> **What the exercise asks**
Below are the entries. Transcribe exactly the lines from the one with "zanotowała drastyczny spadek" through the one with "najwyższe w Europie", ends included, and leave out all others.
═══ Data records ═══
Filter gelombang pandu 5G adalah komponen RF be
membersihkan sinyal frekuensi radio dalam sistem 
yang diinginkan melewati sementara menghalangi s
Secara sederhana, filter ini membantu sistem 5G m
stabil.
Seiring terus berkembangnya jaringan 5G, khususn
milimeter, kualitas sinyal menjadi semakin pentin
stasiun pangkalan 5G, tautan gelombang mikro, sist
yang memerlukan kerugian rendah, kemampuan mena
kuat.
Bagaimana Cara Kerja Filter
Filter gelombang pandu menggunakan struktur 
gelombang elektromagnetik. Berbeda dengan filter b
═══
═══ Data records ═══
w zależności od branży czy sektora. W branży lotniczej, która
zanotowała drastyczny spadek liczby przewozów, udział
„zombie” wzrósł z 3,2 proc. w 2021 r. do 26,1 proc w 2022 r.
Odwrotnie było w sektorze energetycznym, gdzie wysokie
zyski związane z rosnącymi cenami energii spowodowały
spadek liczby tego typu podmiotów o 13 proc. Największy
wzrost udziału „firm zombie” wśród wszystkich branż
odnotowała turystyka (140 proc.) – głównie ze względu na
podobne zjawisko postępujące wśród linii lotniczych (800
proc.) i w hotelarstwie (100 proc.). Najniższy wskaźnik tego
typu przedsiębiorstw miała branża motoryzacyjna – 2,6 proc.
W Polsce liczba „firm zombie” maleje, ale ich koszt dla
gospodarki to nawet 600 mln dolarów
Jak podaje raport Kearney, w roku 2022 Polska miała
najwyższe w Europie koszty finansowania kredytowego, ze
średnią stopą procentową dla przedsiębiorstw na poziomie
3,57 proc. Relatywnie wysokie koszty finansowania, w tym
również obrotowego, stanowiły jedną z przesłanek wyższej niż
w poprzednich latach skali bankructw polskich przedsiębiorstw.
═══
> **Your solution**
zanotowała drastyczny spadek liczby przewozów, udział
„zombie” wzrósł z 3,2 proc. w 2021 r. do 26,1 proc w 2022 r.
Odwrotnie było w sektorze energetycznym, gdzie wysokie
zyski związane z rosnącymi cenami energii spowodowały
spadek liczby tego typu podmiotów o 13 proc. Największy
wzrost udziału „firm zombie” wśród wszystkich branż
odnotowała turystyka (140 proc.) – głównie ze względu na
podobne zjawisko postępujące wśród linii lotniczych (800
proc.) i w hotelarstwie (100 proc.). Najniższy wskaźnik tego
typu przedsiębiorstw miała branża motoryzacyjna – 2,6 proc.
W Polsce liczba „firm zombie” maleje, ale ich koszt dla
gospodarki to nawet 600 mln dolarów
Jak podaje raport Kearney, w roku 2022 Polska miała
najwyższe w Europie koszty finansowania kredytowego, ze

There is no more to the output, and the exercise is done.